Lines flowed across the paper, curves and shadows that slowly resolved into a face I had no business drawing. Messy hair that caught light like spun copper. Eyes that held laughter and sadness in equal measure. A mouth that looked like it was always on the verge of saying something worth hearing.
Nate. I was drawing Nate, and I couldn't make myself stop.
The rational part of my brain—the part that sounded disturbingly like my father—pointed out that this was exactly the kind of complication I should be avoiding. Humans were temporary. Humans were fragile. Humans didn't understand the weight of pack bonds or the hunger that lived in wolf hearts, and trying to explain it usually ended in tears or restraining orders.
But my hand kept moving, adding details that I shouldn't have noticed, shouldn't have remembered with such painful clarity.
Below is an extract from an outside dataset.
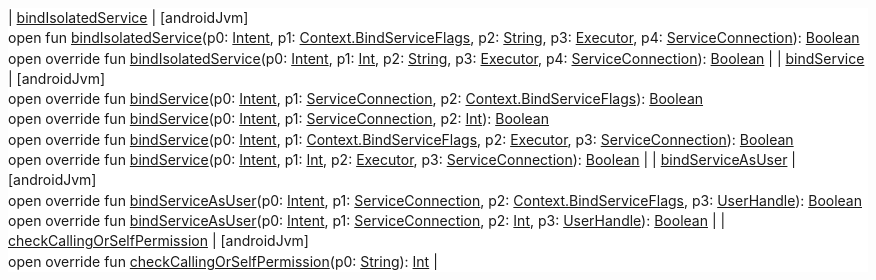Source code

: | [bindIsolatedService](../-inbox-activity/index.md#926130332%2FFunctions%2F1408892949) | [androidJvm]<br>open fun [bindIsolatedService](../-inbox-activity/index.md#926130332%2FFunctions%2F1408892949)(p0: [Intent](https://developer.android.com/reference/kotlin/android/content/Intent.html), p1: [Context.BindServiceFlags](https://developer.android.com/reference/kotlin/android/content/Context.BindServiceFlags.html), p2: [String](https://kotlinlang.org/api/latest/jvm/stdlib/kotlin-stdlib/kotlin/-string/index.html), p3: [Executor](https://developer.android.com/reference/kotlin/java/util/concurrent/Executor.html), p4: [ServiceConnection](https://developer.android.com/reference/kotlin/android/content/ServiceConnection.html)): [Boolean](https://kotlinlang.org/api/latest/jvm/stdlib/kotlin-stdlib/kotlin/-boolean/index.html)<br>open override fun [bindIsolatedService](../-inbox-activity/index.md#-936523269%2FFunctions%2F1408892949)(p0: [Intent](https://developer.android.com/reference/kotlin/android/content/Intent.html), p1: [Int](https://kotlinlang.org/api/latest/jvm/stdlib/kotlin-stdlib/kotlin/-int/index.html), p2: [String](https://kotlinlang.org/api/latest/jvm/stdlib/kotlin-stdlib/kotlin/-string/index.html), p3: [Executor](https://developer.android.com/reference/kotlin/java/util/concurrent/Executor.html), p4: [ServiceConnection](https://developer.android.com/reference/kotlin/android/content/ServiceConnection.html)): [Boolean](https://kotlinlang.org/api/latest/jvm/stdlib/kotlin-stdlib/kotlin/-boolean/index.html) |
| [bindService](../-inbox-activity/index.md#446529550%2FFunctions%2F1408892949) | [androidJvm]<br>open override fun [bindService](../-inbox-activity/index.md#446529550%2FFunctions%2F1408892949)(p0: [Intent](https://developer.android.com/reference/kotlin/android/content/Intent.html), p1: [ServiceConnection](https://developer.android.com/reference/kotlin/android/content/ServiceConnection.html), p2: [Context.BindServiceFlags](https://developer.android.com/reference/kotlin/android/content/Context.BindServiceFlags.html)): [Boolean](https://kotlinlang.org/api/latest/jvm/stdlib/kotlin-stdlib/kotlin/-boolean/index.html)<br>open override fun [bindService](../-inbox-activity/index.md#2022335150%2FFunctions%2F1408892949)(p0: [Intent](https://developer.android.com/reference/kotlin/android/content/Intent.html), p1: [ServiceConnection](https://developer.android.com/reference/kotlin/android/content/ServiceConnection.html), p2: [Int](https://kotlinlang.org/api/latest/jvm/stdlib/kotlin-stdlib/kotlin/-int/index.html)): [Boolean](https://kotlinlang.org/api/latest/jvm/stdlib/kotlin-stdlib/kotlin/-boolean/index.html)<br>open override fun [bindService](../-inbox-activity/index.md#1220120143%2FFunctions%2F1408892949)(p0: [Intent](https://developer.android.com/reference/kotlin/android/content/Intent.html), p1: [Context.BindServiceFlags](https://developer.android.com/reference/kotlin/android/content/Context.BindServiceFlags.html), p2: [Executor](https://developer.android.com/reference/kotlin/java/util/concurrent/Executor.html), p3: [ServiceConnection](https://developer.android.com/reference/kotlin/android/content/ServiceConnection.html)): [Boolean](https://kotlinlang.org/api/latest/jvm/stdlib/kotlin-stdlib/kotlin/-boolean/index.html)<br>open override fun [bindService](../-inbox-activity/index.md#-764880913%2FFunctions%2F1408892949)(p0: [Intent](https://developer.android.com/reference/kotlin/android/content/Intent.html), p1: [Int](https://kotlinlang.org/api/latest/jvm/stdlib/kotlin-stdlib/kotlin/-int/index.html), p2: [Executor](https://developer.android.com/reference/kotlin/java/util/concurrent/Executor.html), p3: [ServiceConnection](https://developer.android.com/reference/kotlin/android/content/ServiceConnection.html)): [Boolean](https://kotlinlang.org/api/latest/jvm/stdlib/kotlin-stdlib/kotlin/-boolean/index.html) |
| [bindServiceAsUser](../-inbox-activity/index.md#-158488848%2FFunctions%2F1408892949) | [androidJvm]<br>open override fun [bindServiceAsUser](../-inbox-activity/index.md#-158488848%2FFunctions%2F1408892949)(p0: [Intent](https://developer.android.com/reference/kotlin/android/content/Intent.html), p1: [ServiceConnection](https://developer.android.com/reference/kotlin/android/content/ServiceConnection.html), p2: [Context.BindServiceFlags](https://developer.android.com/reference/kotlin/android/content/Context.BindServiceFlags.html), p3: [UserHandle](https://developer.android.com/reference/kotlin/android/os/UserHandle.html)): [Boolean](https://kotlinlang.org/api/latest/jvm/stdlib/kotlin-stdlib/kotlin/-boolean/index.html)<br>open override fun [bindServiceAsUser](../-inbox-activity/index.md#-365950384%2FFunctions%2F1408892949)(p0: [Intent](https://developer.android.com/reference/kotlin/android/content/Intent.html), p1: [ServiceConnection](https://developer.android.com/reference/kotlin/android/content/ServiceConnection.html), p2: [Int](https://kotlinlang.org/api/latest/jvm/stdlib/kotlin-stdlib/kotlin/-int/index.html), p3: [UserHandle](https://developer.android.com/reference/kotlin/android/os/UserHandle.html)): [Boolean](https://kotlinlang.org/api/latest/jvm/stdlib/kotlin-stdlib/kotlin/-boolean/index.html) |
| [checkCallingOrSelfPermission](../-inbox-activity/index.md#-315710025%2FFunctions%2F1408892949) | [androidJvm]<br>open override fun [checkCallingOrSelfPermission](../-inbox-activity/index.md#-315710025%2FFunctions%2F1408892949)(p0: [String](https://kotlinlang.org/api/latest/jvm/stdlib/kotlin-stdlib/kotlin/-string/index.html)): [Int](https://kotlinlang.org/api/latest/jvm/stdlib/kotlin-stdlib/kotlin/-int/index.html) |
The way his left eyebrow was slightly higher than his right. The small scar on his chin that suggested childhood adventures and teenage carelessness. The way he held his camera like it was both shield and weapon, something to hide behind and something to capture truth with.
“Fuck,” I whispered to the empty clearing, and tore the page from my sketchbook.
I should have crumpled it up, should have let the wind carry it away like every other mistake I'd made over the years. Instead, I found myself folding it carefully, creating precise creases that would keep the charcoal from smearing, and sliding it into the back pocket of my jeans.
Because some mistakes were worth keeping, even when you knew they'd destroy you in the end.
A howl cut through the afternoon air, low and mocking and entirely too close to the clearing for comfort. My wolf perked up, hackles rising as I recognized the voice behind the sound.
Alaric Kane. Pack asshole and my least favorite person in Hollow Pines.
He appeared at the edge of the clearing like a bad omen made flesh, already in human form and wearing his usual expression of smug superiority. He was everything an Alpha should be—confident, charming, ruthless when necessary—and he never let me forget it.